Neo4j

pw6163 · ‎07-08-2021

I'm importing a CSV which includes vehicle details. Here in Australia some classes of vehicle do not need to have registration, and the CSV has a blank field for these. I'd like to generate an "artificial" rego for these rows with a pattern like "UNREG1", "UNREG2", and so on.

Whilst loading the CSV can I maintain a variable which I increment as necessary to produce these values? I've started with:

WITH 1 AS unreg
LOAD CSV WITH HEADERS FROM 'file:///file.csv' AS row
WITH unreg, row CASE trim(row.REGO) WHEN "" THEN "UNREG" + toString(unreg) ELSE row.REGO END AS NewRego
MERGE (v:Vehicle {Rego: NewRego})
WITH row CASE trim(row.REGO) WHEN "" THEN unreg+1 ELSE unreg END AS unreg
RETURN unreg;

It's not working unfortunately, but I'm not particularly experienced with Cypher (unreg is always 1 and there are a dozen rows with no supplied REGO value). I'm trying to avoid pre-processing the CSV before loading into neo4j, but if I have to then I will.

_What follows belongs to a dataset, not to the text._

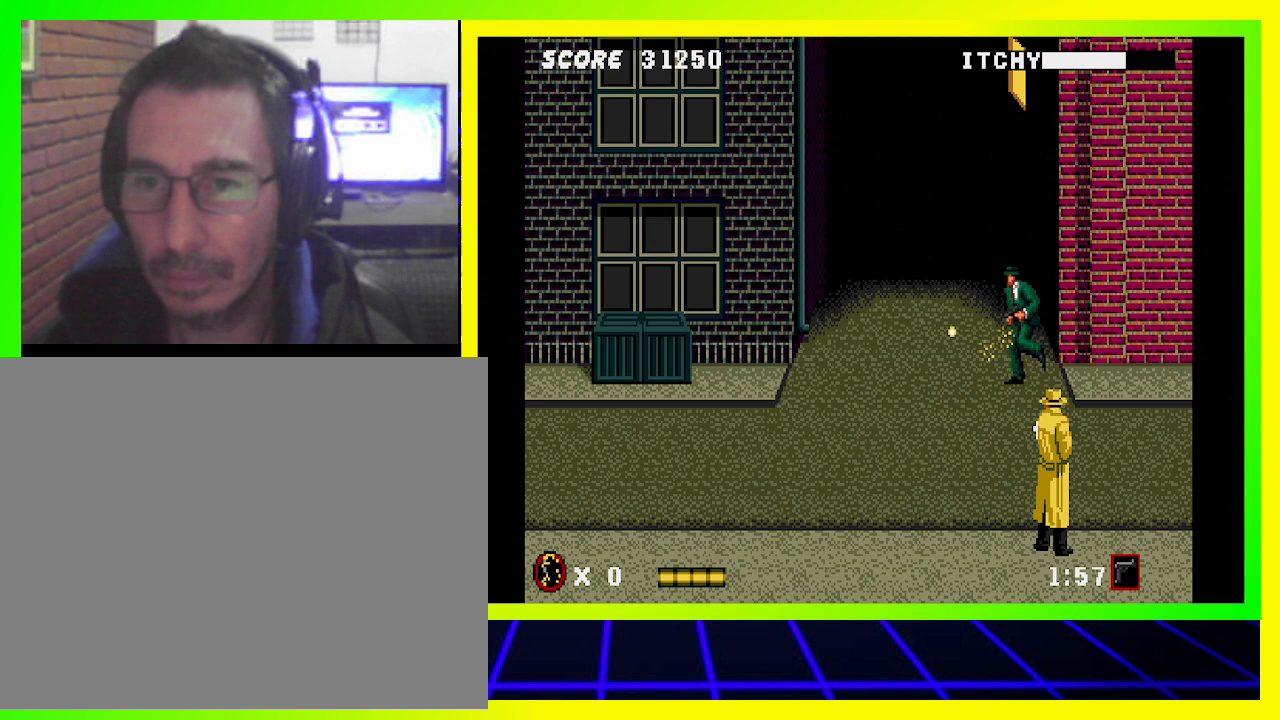
{"buttons": ["CIRCLE", "DPAD_RIGHT"], "left_stick": "center", "right_stick": "center", "events": [[400, "DPAD_LEFT", "up"], [400, "DPAD_RIGHT", "down"]]}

I'm using neo4j Desktop 4.3.1

Cobra · ‎07-08-2021

Hello @pw6163 and welcome to the Neo4j community

With LOAD CSV, you can use linenumber() as shown in the doc:

LOAD CSV WITH HEADERS FROM 'file:///file.csv' AS row
WITH row, CASE trim(row.REGO) WHEN "" THEN "UNREG" + toString(linenumber()) ELSE row.REGO END AS NewRego
MERGE (v:Vehicle {Rego: NewRego})
RETURN NewRego;

Regards,
Cobra

pw6163 · ‎07-08-2021

Many thanks @cobra. I saw mention of linenumber() but somehow hadn't put it in the right context.

That easy huh?

Cobra · ‎07-08-2021

Normally, it shoud work , let me know!

pw6163 · ‎07-09-2021

@Cobra: Unfortunately not, but it's likely to be the way I'm loading the data. When a CSV file has an empty cell, will it be presented in Cypher as NULL or an empty string? At the moment the CASE statement looks for both but it feels clumsy. The script is:

LOAD CSV WITH HEADERS FROM 'file:///file.csv' AS row
WITH row
(CASE trim(row.REGO)
WHEN "" THEN "UNREG" + toString(linenumber())
WHEN NULL THEN "UNREG" + toString(linenumber())
ELSE row.REGO END) AS NewRego
MERGE (v:Vehicle {Rego: toUpper(replace(NewRego, " ", ""))})
RETURN count(v);

Searching for the data returns nothing, so I'm obviously doing something wrong.

Cobra · ‎07-09-2021

I don't understand what you mean. Can you share the CSV file?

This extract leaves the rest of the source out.